How far should you go to test a product?
June 13th, 2008 at 08:40am Carrie Skogsberg
While recently browsing around the PRSA site we came across a rather startling article - the Philadelphia Daily News and Philadelphia Inquirer went overboard to test the success of advertising in their print and online publications. They ran fake ads for a made-up airline called Derrie-Air (ha ha!), a company that promises green flight practices based on the weight of the passengers. As Editor & Publisher Magazine reported Monday, a story in the Inquirer revealed that the ads for “Derrie-Air” drew a higher-than-usual response, with a 1.25-percent “click-through rate” for the online version, compared to a national click-through average of just 0.05 percent.

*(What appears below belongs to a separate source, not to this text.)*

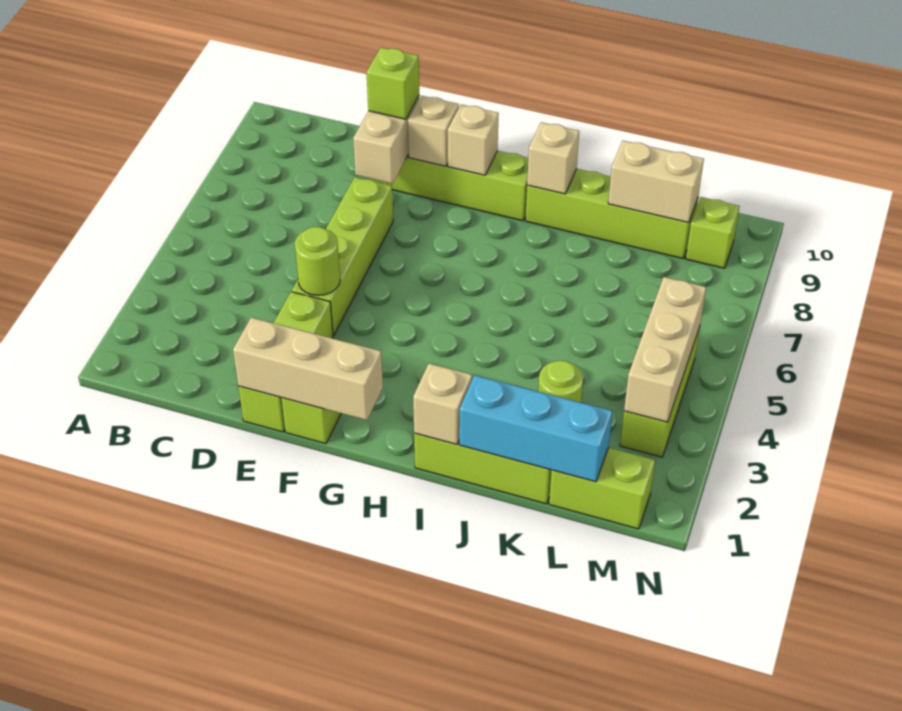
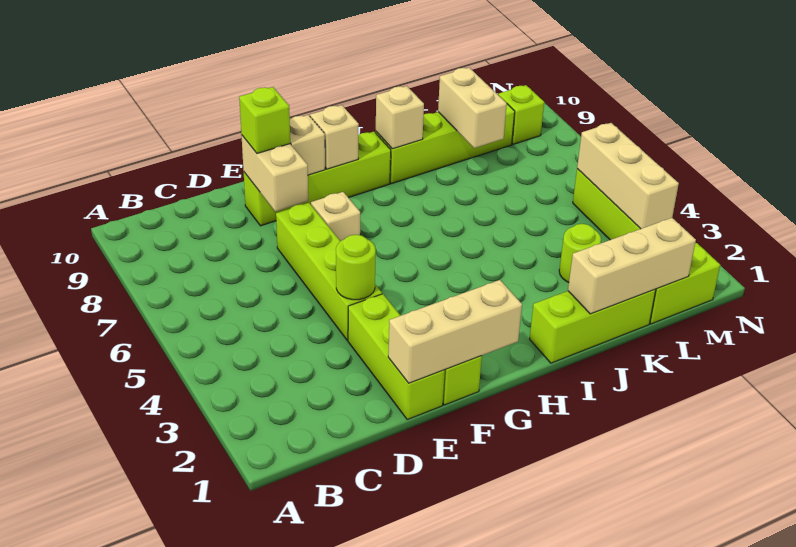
tan 1x1 brick [413,363,472,444] -> tan 1x1 brick moved to [311,192,360,241]
cyan 1x3 brick [459,375,613,482] -> tan 1x3 brick [568,218,696,314]
tan 1x2 brick [608,141,704,223] -> tan 1x2 brick turned to [438,68,507,148]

A little astounding? The reason the click-thru rates were so high was not only because of the power of print and online advertising - it was the message. If you name an airline “Derrie-Air,” people are going to look twice, which still shows how important messaging is in the industry.

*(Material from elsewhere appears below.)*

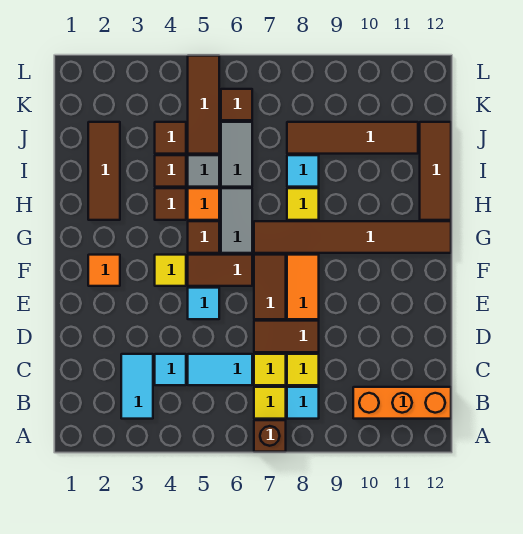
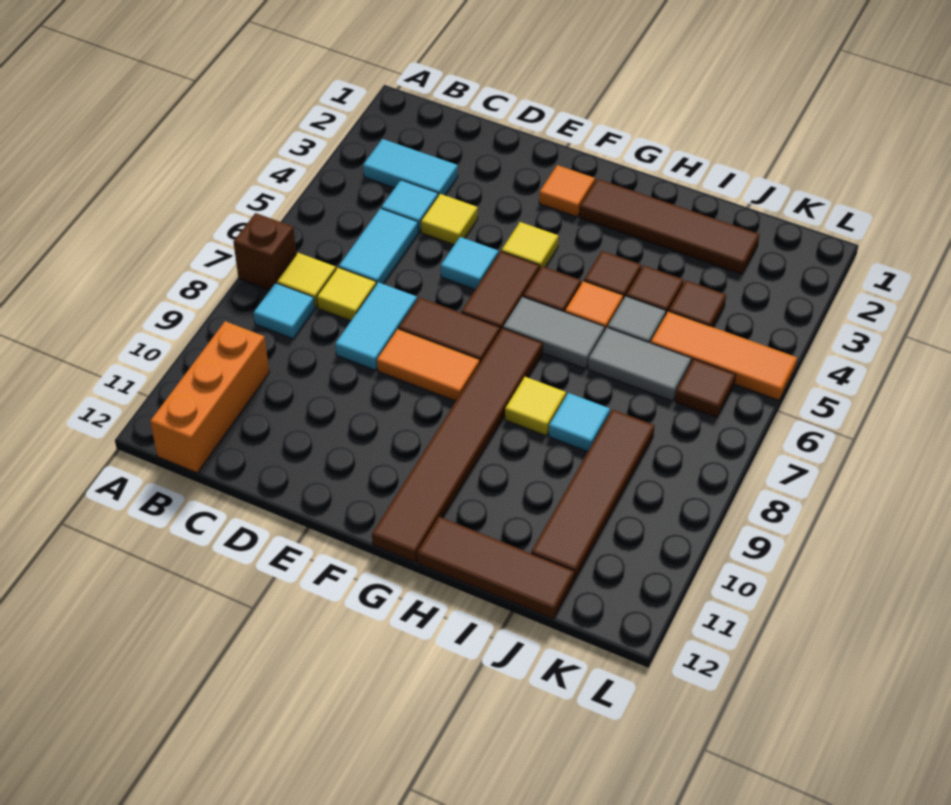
yellow 1x1 tile [287,354,319,385] -> yellow 1x1 tile moved to [421,194,478,245]
brown 1x2 tile [254,321,319,352] -> cyan 1x2 tile [335,282,417,370]
brown 1x3 tile [88,122,120,220] -> brown 1x4 tile [579,179,759,274]
brown 1x3 tile [188,56,219,154] -> orange 1x3 tile [651,311,797,400]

Our issue with this is that a newspaper’s job is to inform its public with the facts - and even an advertising department needs to follow some ethics along those lines. Shouldn’t they be able to prove their success with their existing clients? Don’t they have to provide a return-on-investment for the costly price of advertising? If they want to sell ads they should be able to provide true statistics, not ones they had to create with a fake company.
In the end, it goes back to the core of public relations and marketing know-how - if you have the right message, people are going to listen, and maybe even get off of their “derrie-airs” and do something about it.